Hi internals@,
I maintain an extension and I suspect there are some issues in the code. As such, I’ve been trying various tools to try to make it easier to catch the issues. (For the curious: I’ve tried *San, which I feel doesn’t work very well unless you /totally control/ the entire stack, which I didn’t have the luxury of. I also tried Valgrind, but I need ro revisit this to deal with possible false positives in the library.) This time, I decided to try static analysis through LLVM.
Luckily, clang-analyzer is pretty simple. Just prepending “scan-build” to my make invocation. Easy, right? Unfortunately, I noticed that due to an inconsistency in the codebase (a use of realloc instead of erealloc), that it doesn’t seem to account for i.e emalloc vs. malloc. Possible leaks “went away” from the output when I converted them to the PHP memory management functions.
Has anyone ever used clang-analyzer with PHP before? I noticed there was some tooling for a previous PHP transition 1, but I don’t know if anyone’s tackled the low-hanging fruit of memory functions. I suppose I could just redefine emalloc and friends, but I feel that would probably be inaccurate with things like zend_string.

* **DATA EXCERPT**:

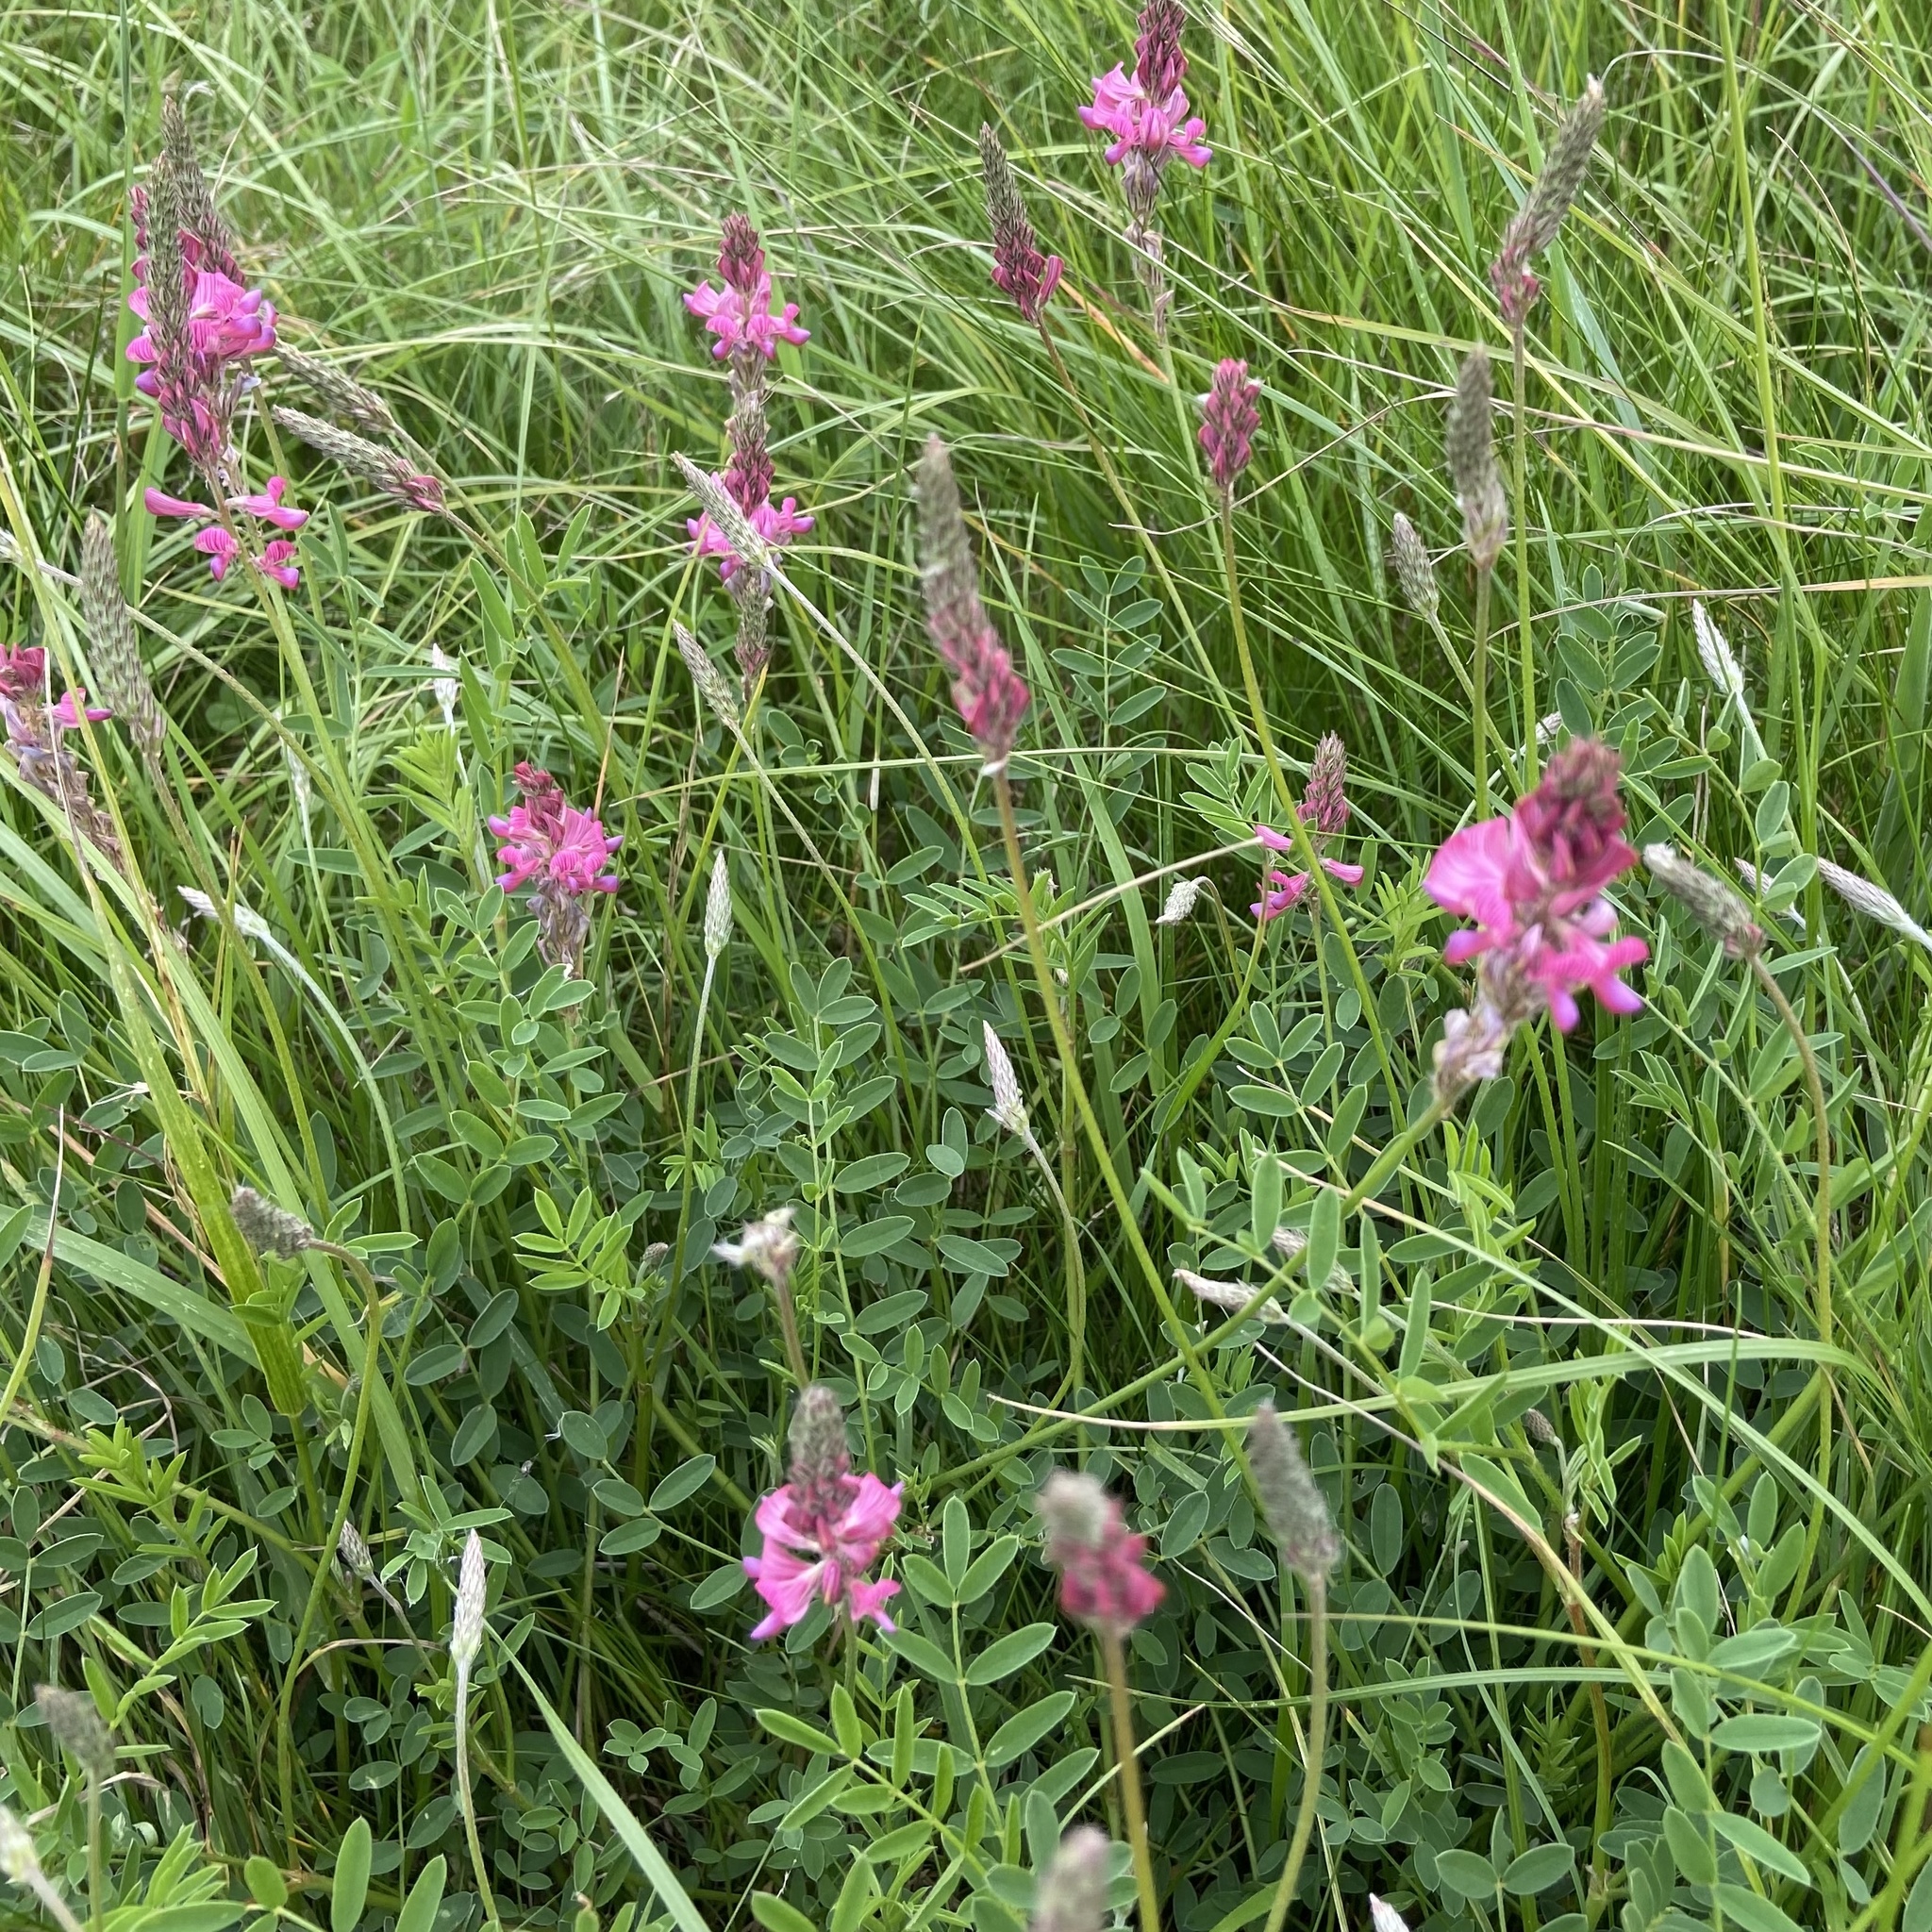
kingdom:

* **EXERCISES TO COMPLETE**:
1. How would you put this sentence from the post about clang-analyzer into Spanish: "Has anyone ever used clang-analyzer with PHP before?"
2. Answer these about the post about clang-analyzer:
(a) What does the writer prepend to the make invocation?
(b) Which function was used in place of erealloc?
(c) Besides *San, which tool did the writer try?
3. Can you continue the post about clang-analyzer, starting right after its last sentence?

* **EXERCISE RESULTS**:
1. ¿Alguien ha usado alguna vez clang-analyzer con PHP?

2.
(a) "scan-build"
(b) realloc
(c) Valgrind

3.
Regards,
Calvin
Hi internals@,
I maintain an extension and I suspect there are some issues in the code. As such, I’ve been trying various tools to try to make it easier to catch the issues. (For the curious: I’ve tried *San, which I feel doesn’t work very well unless you /totally control/ the entire stack, which I didn’t have the luxury of. I also tried Valgrind, but I need ro revisit this to deal with possible false positives in the library.) This time, I decided to try static analysis through LLVM.
Luckily, clang-analyzer is pretty simple. Just prepending “scan-build” to my make invocation. Easy, right? Unfortunately, I noticed that due to an inconsistency in the codebase (a use of realloc instead of erealloc), that it doesn’t seem to account for i.e emalloc vs. malloc. Possible leaks “went away” from the output when I converted them to the PHP memory management functions.
Has anyone ever used clang-analyzer with PHP before? I noticed there was some tooling for a previous PHP transition 1, but I don’t know if anyone’s tackled the low-hanging fruit of memory functions. I suppose I could just redefine emalloc and friends, but I feel that would probably be inaccurate with things like zend_string.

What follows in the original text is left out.